Planning a migration? Eventually you’ll have to determine when you’re going to unplug your existing maintenance contract, an important factor given the ILS marketplace norm of restricting usage to paying maintenance customers.
Most proprietary software at least gives you some illusion of ownership and control by letting you run the software for years after you paid for it (why pay for support if you don’t need it?). For the growing number of SaaS-based network services (e.g. RefWorks or Ebsco AtoZ), this is not the case, but at least it’s clear up front that customers are entering into what is essentially a car rental type of agreement for software use.
The wonky thing about most ILS EULAs is that you normally don’t think of the SaaS model when you’re running the software locally. You buy the software but that “purchase” should really be understood as a down payment against a lease agreement. You didn’t buy anything that you can keep or share!

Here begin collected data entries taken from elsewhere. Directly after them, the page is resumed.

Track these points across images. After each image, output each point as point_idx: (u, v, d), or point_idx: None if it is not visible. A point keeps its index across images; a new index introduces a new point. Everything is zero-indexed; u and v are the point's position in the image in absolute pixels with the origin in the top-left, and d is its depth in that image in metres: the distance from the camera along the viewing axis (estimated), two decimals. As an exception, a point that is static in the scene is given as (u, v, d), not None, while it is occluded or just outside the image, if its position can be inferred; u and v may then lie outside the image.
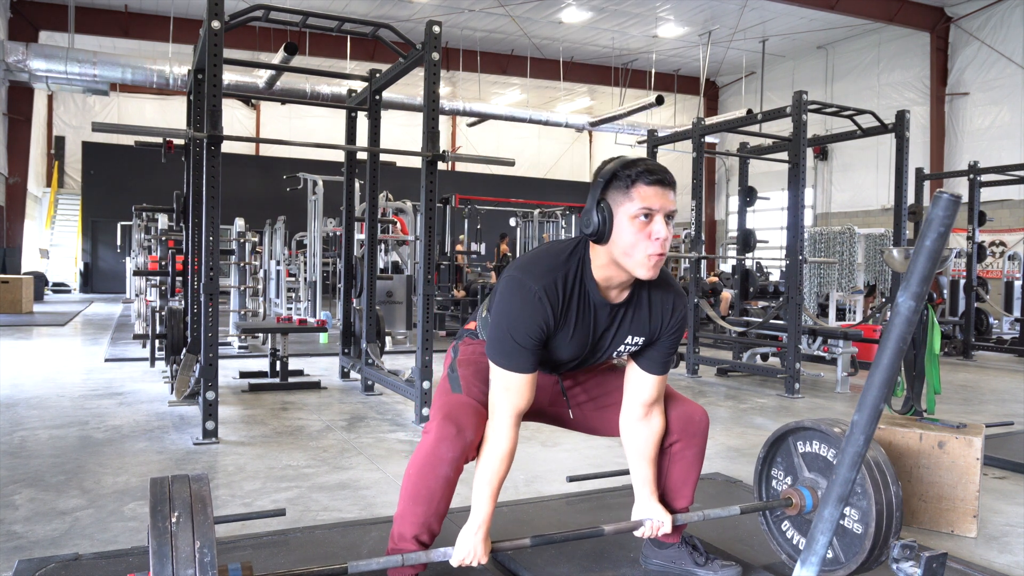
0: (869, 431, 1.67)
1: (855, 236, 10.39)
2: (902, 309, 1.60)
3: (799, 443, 2.25)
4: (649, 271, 1.76)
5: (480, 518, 1.84)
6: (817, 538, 1.72)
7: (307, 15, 4.39)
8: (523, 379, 1.84)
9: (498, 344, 1.83)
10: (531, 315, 1.78)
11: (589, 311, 1.86)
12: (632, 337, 1.93)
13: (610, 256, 1.79)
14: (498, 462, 1.85)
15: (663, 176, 1.75)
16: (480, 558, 1.82)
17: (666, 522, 2.00)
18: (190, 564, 1.31)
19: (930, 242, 1.56)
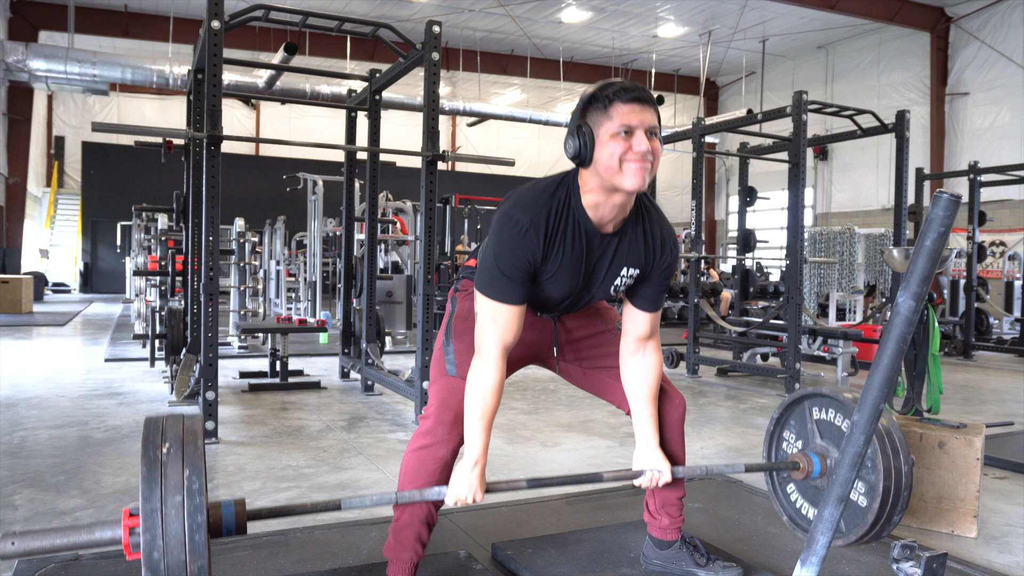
0: (869, 431, 1.67)
1: (855, 236, 10.40)
2: (902, 309, 1.60)
3: (815, 408, 2.23)
4: (634, 180, 1.73)
5: (475, 454, 1.81)
6: (817, 538, 1.72)
7: (307, 15, 4.39)
8: (510, 311, 1.82)
9: (486, 275, 1.82)
10: (519, 245, 1.78)
11: (580, 240, 1.84)
12: (627, 269, 1.92)
13: (597, 179, 1.78)
14: (488, 395, 1.81)
15: (640, 93, 1.74)
16: (476, 495, 1.80)
17: (665, 471, 1.97)
18: (178, 491, 1.30)
19: (930, 242, 1.56)
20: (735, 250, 8.53)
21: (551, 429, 4.32)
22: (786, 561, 2.29)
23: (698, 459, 3.73)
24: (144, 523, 1.28)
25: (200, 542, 1.30)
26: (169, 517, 1.29)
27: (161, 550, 1.28)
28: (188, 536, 1.29)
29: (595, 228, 1.85)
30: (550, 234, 1.80)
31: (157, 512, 1.28)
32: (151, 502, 1.29)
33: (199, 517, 1.30)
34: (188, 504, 1.30)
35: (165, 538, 1.28)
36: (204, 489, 1.33)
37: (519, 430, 4.27)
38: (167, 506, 1.29)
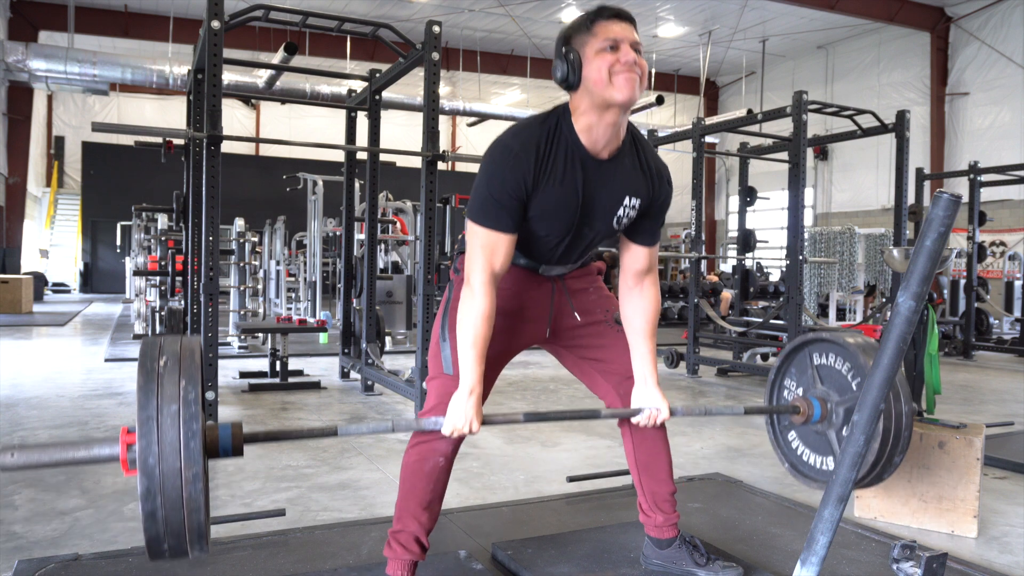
0: (869, 431, 1.67)
1: (855, 236, 10.40)
2: (902, 309, 1.60)
3: (815, 354, 2.23)
4: (623, 90, 1.74)
5: (469, 383, 1.79)
6: (817, 539, 1.72)
7: (307, 15, 4.39)
8: (500, 238, 1.81)
9: (476, 202, 1.82)
10: (510, 169, 1.78)
11: (574, 166, 1.83)
12: (629, 198, 1.91)
13: (588, 98, 1.79)
14: (478, 322, 1.80)
15: (621, 11, 1.80)
16: (473, 424, 1.78)
17: (663, 409, 1.97)
18: (174, 400, 1.31)
19: (930, 242, 1.56)
20: (735, 250, 8.53)
21: (551, 429, 4.32)
22: (786, 561, 2.29)
23: (698, 459, 3.73)
24: (140, 430, 1.27)
25: (195, 449, 1.29)
26: (165, 425, 1.29)
27: (156, 456, 1.27)
28: (183, 443, 1.29)
29: (589, 154, 1.84)
30: (541, 158, 1.80)
31: (153, 420, 1.28)
32: (147, 410, 1.28)
33: (195, 425, 1.30)
34: (184, 412, 1.30)
35: (161, 445, 1.28)
36: (199, 399, 1.33)
37: (519, 430, 4.27)
38: (163, 414, 1.29)
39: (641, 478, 2.14)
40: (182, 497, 1.29)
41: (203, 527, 1.33)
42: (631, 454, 2.14)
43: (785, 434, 2.29)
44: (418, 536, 1.96)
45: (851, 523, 2.68)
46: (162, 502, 1.28)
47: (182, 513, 1.29)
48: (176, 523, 1.30)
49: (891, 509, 2.79)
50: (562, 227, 1.90)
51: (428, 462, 1.94)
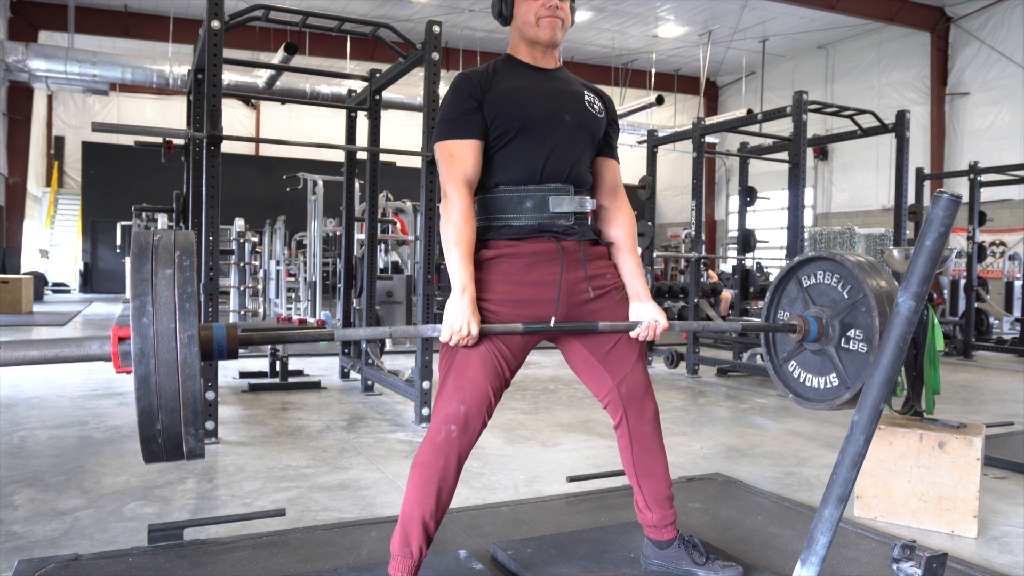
0: (869, 431, 1.67)
1: (855, 236, 10.40)
2: (902, 309, 1.60)
3: (803, 278, 2.24)
4: (546, 31, 1.99)
5: (462, 282, 1.83)
6: (817, 538, 1.72)
7: (307, 15, 4.39)
8: (464, 144, 1.93)
9: (439, 125, 1.98)
10: (463, 86, 1.96)
11: (522, 69, 2.04)
12: (587, 94, 2.09)
13: (519, 34, 2.04)
14: (460, 223, 1.87)
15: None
16: (471, 326, 1.80)
17: (662, 320, 2.00)
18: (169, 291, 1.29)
19: (930, 242, 1.56)
20: (735, 250, 8.53)
21: (551, 429, 4.32)
22: (786, 561, 2.29)
23: (698, 459, 3.73)
24: (134, 323, 1.25)
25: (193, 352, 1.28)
26: (160, 318, 1.27)
27: (152, 351, 1.26)
28: (179, 342, 1.27)
29: (532, 63, 2.06)
30: (490, 74, 2.00)
31: (148, 314, 1.27)
32: (142, 301, 1.26)
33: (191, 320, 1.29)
34: (179, 306, 1.29)
35: (156, 339, 1.26)
36: (196, 295, 1.32)
37: (519, 430, 4.27)
38: (158, 307, 1.27)
39: (639, 479, 2.13)
40: (178, 392, 1.26)
41: (199, 421, 1.31)
42: (627, 455, 2.13)
43: (785, 365, 2.28)
44: (426, 522, 1.91)
45: (851, 523, 2.68)
46: (157, 396, 1.24)
47: (178, 405, 1.26)
48: (171, 419, 1.27)
49: (891, 509, 2.79)
50: (542, 125, 1.98)
51: (440, 433, 1.90)
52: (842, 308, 2.09)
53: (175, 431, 1.30)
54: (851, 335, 2.09)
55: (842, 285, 2.11)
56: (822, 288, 2.18)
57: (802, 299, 2.21)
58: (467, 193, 1.90)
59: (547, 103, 1.99)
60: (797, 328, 2.15)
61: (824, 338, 2.13)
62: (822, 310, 2.15)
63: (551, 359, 7.25)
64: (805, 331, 2.14)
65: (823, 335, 2.13)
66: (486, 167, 1.97)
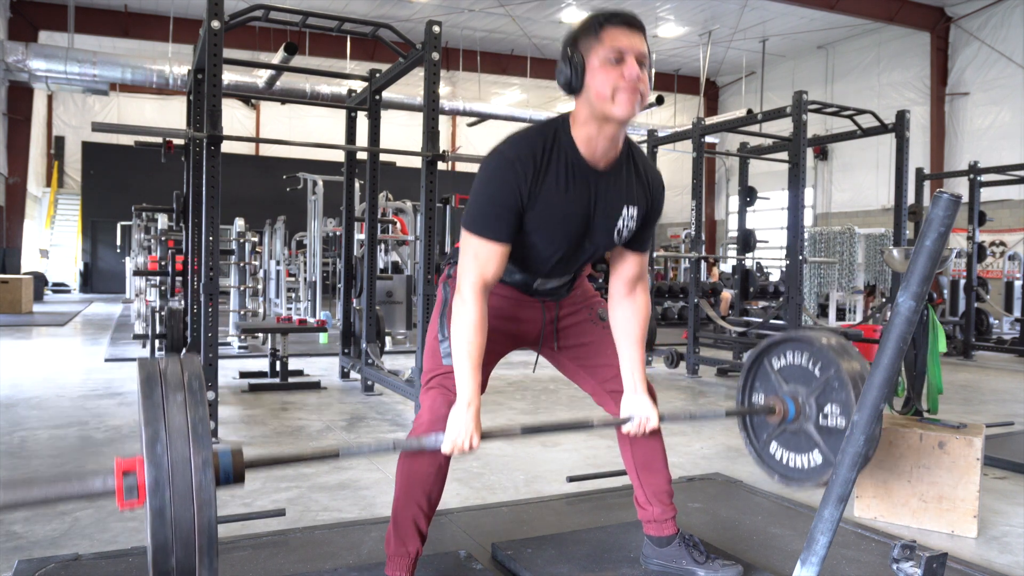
0: (869, 431, 1.67)
1: (855, 236, 10.41)
2: (902, 309, 1.60)
3: (773, 360, 2.24)
4: (624, 108, 1.73)
5: (467, 395, 1.78)
6: (817, 539, 1.72)
7: (307, 15, 4.39)
8: (493, 248, 1.80)
9: (471, 210, 1.81)
10: (505, 178, 1.77)
11: (572, 176, 1.82)
12: (628, 208, 1.91)
13: (588, 108, 1.77)
14: (471, 332, 1.79)
15: (631, 18, 1.75)
16: (473, 439, 1.77)
17: (652, 417, 1.97)
18: (183, 427, 1.29)
19: (930, 242, 1.56)
20: (735, 250, 8.53)
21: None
22: (786, 561, 2.29)
23: (698, 459, 3.73)
24: (147, 455, 1.25)
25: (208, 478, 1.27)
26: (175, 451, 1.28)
27: (168, 483, 1.26)
28: (194, 472, 1.26)
29: (587, 164, 1.83)
30: (538, 167, 1.78)
31: (162, 445, 1.27)
32: (154, 437, 1.26)
33: (205, 452, 1.29)
34: (194, 439, 1.29)
35: (171, 472, 1.27)
36: (208, 424, 1.32)
37: (519, 430, 4.27)
38: (172, 441, 1.27)
39: (639, 475, 2.14)
40: (193, 522, 1.26)
41: (214, 551, 1.30)
42: (627, 451, 2.15)
43: (767, 448, 2.30)
44: (416, 520, 1.92)
45: (851, 523, 2.68)
46: (172, 527, 1.24)
47: (193, 536, 1.26)
48: (186, 552, 1.26)
49: (891, 509, 2.79)
50: (561, 239, 1.89)
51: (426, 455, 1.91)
52: (816, 386, 2.12)
53: (190, 565, 1.28)
54: (828, 411, 2.09)
55: (812, 363, 2.14)
56: (793, 369, 2.20)
57: (775, 380, 2.24)
58: (483, 299, 1.81)
59: (579, 227, 1.87)
60: (776, 410, 2.16)
61: (803, 416, 2.14)
62: (796, 388, 2.17)
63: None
64: (784, 412, 2.15)
65: (801, 414, 2.14)
66: None
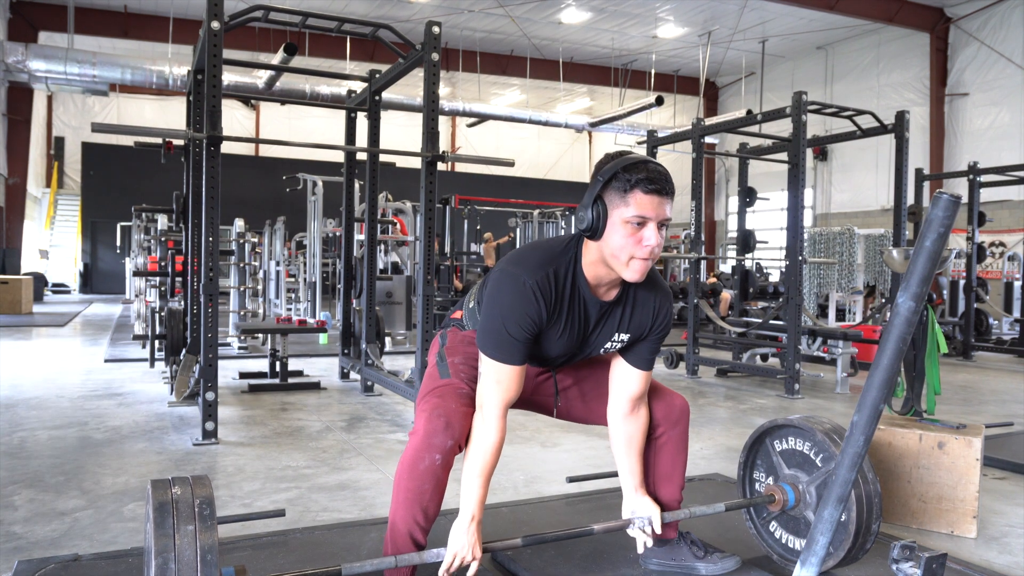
0: (869, 431, 1.67)
1: (855, 236, 10.40)
2: (902, 309, 1.60)
3: (775, 442, 2.29)
4: (635, 275, 1.78)
5: (471, 512, 1.83)
6: (817, 539, 1.72)
7: (307, 15, 4.39)
8: (513, 371, 1.86)
9: (490, 336, 1.84)
10: (524, 308, 1.80)
11: (579, 307, 1.88)
12: (619, 334, 1.96)
13: (600, 254, 1.81)
14: (488, 454, 1.85)
15: (662, 186, 1.74)
16: (475, 551, 1.82)
17: (654, 517, 2.01)
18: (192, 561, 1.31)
19: (930, 243, 1.56)
20: (735, 250, 8.53)
21: (551, 429, 4.32)
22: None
23: (698, 459, 3.73)
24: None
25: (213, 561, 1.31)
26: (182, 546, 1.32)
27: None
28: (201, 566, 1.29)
29: (593, 297, 1.89)
30: (555, 297, 1.84)
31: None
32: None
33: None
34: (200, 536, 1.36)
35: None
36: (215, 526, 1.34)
37: (519, 430, 4.27)
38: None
39: (657, 483, 2.16)
40: None
41: None
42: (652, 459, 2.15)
43: (767, 526, 2.33)
44: (413, 534, 1.91)
45: (851, 523, 2.68)
46: None
47: None
48: None
49: (891, 509, 2.79)
50: (562, 351, 1.97)
51: (423, 461, 1.88)
52: (816, 476, 2.16)
53: None
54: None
55: (814, 452, 2.18)
56: (794, 454, 2.24)
57: (775, 461, 2.28)
58: (504, 419, 1.89)
59: (578, 339, 1.94)
60: (776, 500, 2.20)
61: (802, 504, 2.17)
62: (797, 475, 2.21)
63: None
64: (783, 501, 2.19)
65: (800, 502, 2.17)
66: None
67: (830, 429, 2.16)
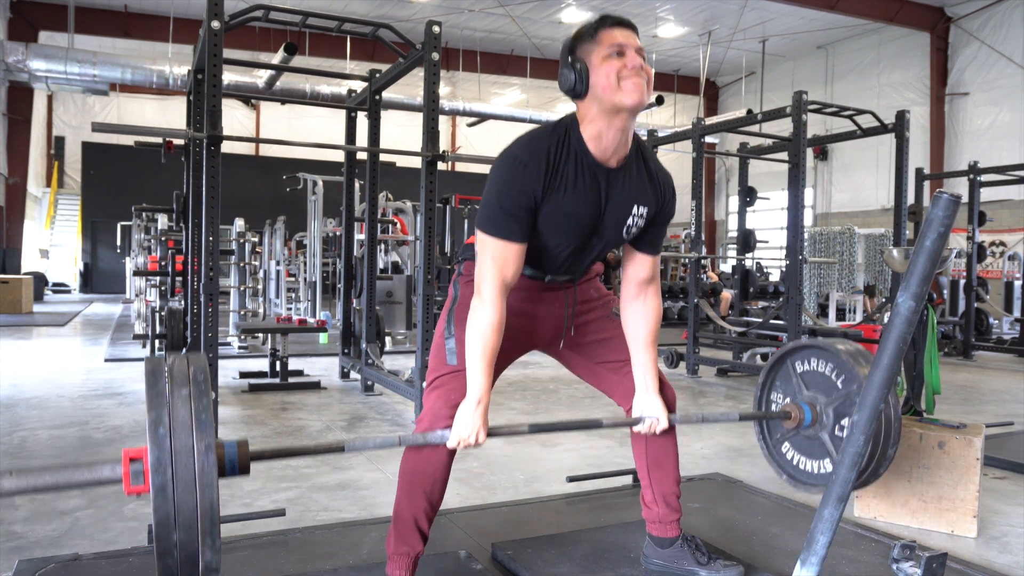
0: (869, 431, 1.67)
1: (855, 236, 10.40)
2: (902, 309, 1.60)
3: (797, 363, 2.25)
4: (633, 93, 1.76)
5: (477, 393, 1.80)
6: (817, 538, 1.72)
7: (307, 15, 4.39)
8: (510, 248, 1.83)
9: (486, 212, 1.84)
10: (518, 180, 1.80)
11: (583, 175, 1.85)
12: (637, 207, 1.93)
13: (596, 105, 1.81)
14: (488, 332, 1.81)
15: (624, 19, 1.83)
16: (480, 435, 1.79)
17: (663, 419, 1.99)
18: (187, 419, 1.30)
19: (930, 242, 1.56)
20: (735, 250, 8.53)
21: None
22: (786, 561, 2.29)
23: (698, 459, 3.73)
24: (151, 446, 1.26)
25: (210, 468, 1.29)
26: (178, 442, 1.28)
27: (170, 473, 1.26)
28: (198, 462, 1.28)
29: (598, 162, 1.86)
30: (551, 167, 1.82)
31: (165, 437, 1.27)
32: (159, 427, 1.27)
33: (208, 441, 1.30)
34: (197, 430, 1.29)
35: (174, 461, 1.27)
36: (213, 417, 1.32)
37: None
38: (175, 432, 1.28)
39: (650, 473, 2.14)
40: (196, 516, 1.28)
41: (217, 538, 1.32)
42: (641, 449, 2.15)
43: (779, 447, 2.30)
44: (418, 520, 1.92)
45: (851, 523, 2.68)
46: (175, 520, 1.27)
47: (196, 526, 1.28)
48: (189, 534, 1.28)
49: (891, 509, 2.79)
50: (572, 237, 1.91)
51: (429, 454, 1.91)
52: (835, 397, 2.12)
53: (192, 547, 1.31)
54: (845, 424, 2.09)
55: (836, 374, 2.14)
56: (816, 375, 2.20)
57: (796, 383, 2.24)
58: (502, 300, 1.83)
59: (589, 226, 1.90)
60: (792, 416, 2.17)
61: (818, 424, 2.14)
62: (816, 396, 2.18)
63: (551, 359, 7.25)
64: (800, 419, 2.16)
65: (817, 422, 2.14)
66: None
67: (855, 351, 2.12)
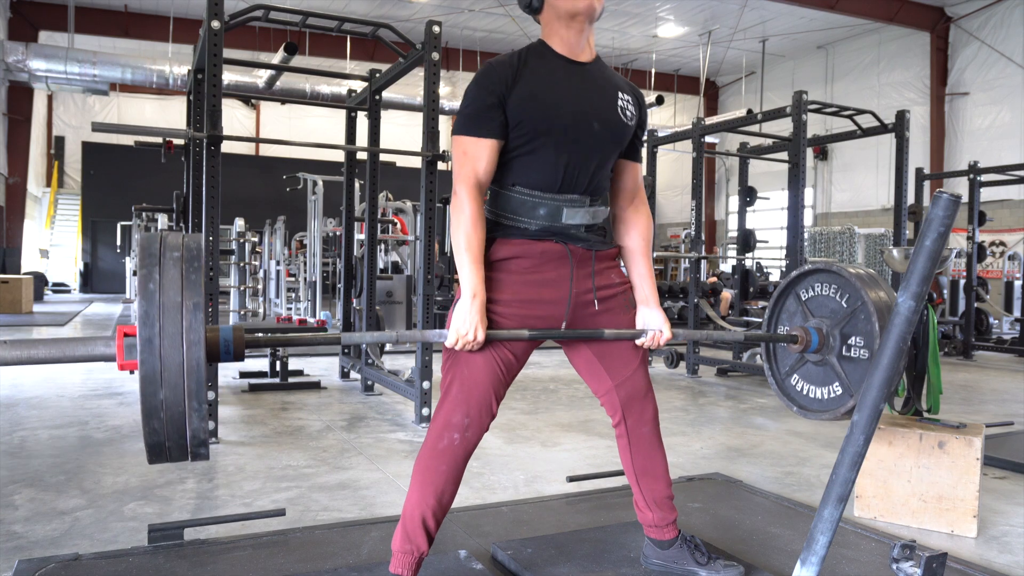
0: (869, 431, 1.67)
1: (855, 236, 10.40)
2: (902, 309, 1.60)
3: (802, 292, 2.27)
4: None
5: (471, 288, 1.82)
6: (817, 538, 1.72)
7: (307, 15, 4.39)
8: (482, 143, 1.87)
9: (460, 119, 1.91)
10: (486, 79, 1.88)
11: (557, 69, 1.93)
12: (622, 94, 2.01)
13: (553, 14, 1.93)
14: (469, 226, 1.85)
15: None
16: (478, 332, 1.80)
17: (665, 330, 2.00)
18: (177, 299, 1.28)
19: (930, 242, 1.56)
20: (735, 250, 8.53)
21: (551, 429, 4.32)
22: (786, 561, 2.29)
23: (698, 459, 3.73)
24: (141, 323, 1.24)
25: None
26: (168, 320, 1.26)
27: (159, 349, 1.24)
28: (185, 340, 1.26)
29: (567, 58, 1.96)
30: (519, 64, 1.91)
31: (155, 315, 1.25)
32: (150, 304, 1.25)
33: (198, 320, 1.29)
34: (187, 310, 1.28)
35: (163, 339, 1.25)
36: (204, 297, 1.31)
37: (519, 430, 4.27)
38: (166, 310, 1.26)
39: (638, 478, 2.13)
40: (184, 395, 1.26)
41: (203, 400, 1.30)
42: (626, 455, 2.12)
43: (788, 379, 2.31)
44: (426, 519, 1.91)
45: (851, 523, 2.68)
46: (164, 396, 1.24)
47: (182, 384, 1.26)
48: (177, 420, 1.26)
49: (891, 509, 2.80)
50: (561, 138, 1.90)
51: (443, 440, 1.90)
52: (841, 317, 2.12)
53: (178, 406, 1.29)
54: (852, 343, 2.10)
55: (840, 295, 2.14)
56: (821, 300, 2.21)
57: (801, 312, 2.24)
58: (477, 195, 1.87)
59: (577, 107, 1.91)
60: (799, 339, 2.17)
61: (825, 348, 2.15)
62: (822, 321, 2.18)
63: (551, 359, 7.25)
64: (807, 342, 2.16)
65: (824, 345, 2.15)
66: (505, 166, 1.94)
67: (861, 273, 2.12)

When I look at my desktop & server-based applications that we run (excluding the few SaaS providers we use), I can’t identify a single vendor that would unplug me effective termination of our annual support & maintenance (or prevent me from using the software without a paid support contract in place). Not a single one.
In any event, we’re exiting our Unicorn & Millennium systems and moving to a new open source ILS (more on this later), and here’s how the two vendors responded to our request to go month-to-month or quarterly (your results may differ):
- SirsiDynix: not allowed, we must purchase another full year’s annual support and maintenance
- III: accepted our request to go with 2 additional quarterly payments, rather than paying for an unwanted full year’s maintenance.
[BTW, we have two systems in place here as we’re in the process of amalgamating several libraries]
Personally, it’s frustrating that we can’t run the software on terms that even Microsoft would permit (i.e. without annual support & maintenace), but ok I get the deal: we rented a car. I also didn’t expect III’s “flexibility” here since they’re arguably the most proprietary of the bunch, so good on them.
And finally, it’s a bit of a shame in that this situation significantly impedes many libraries’ ability to re-direct scarce funds towards any new ILS investment (as well as manage a migration with more flexibility) since you’re not always able to optimize migration scheduling with the end of your maintenace contract.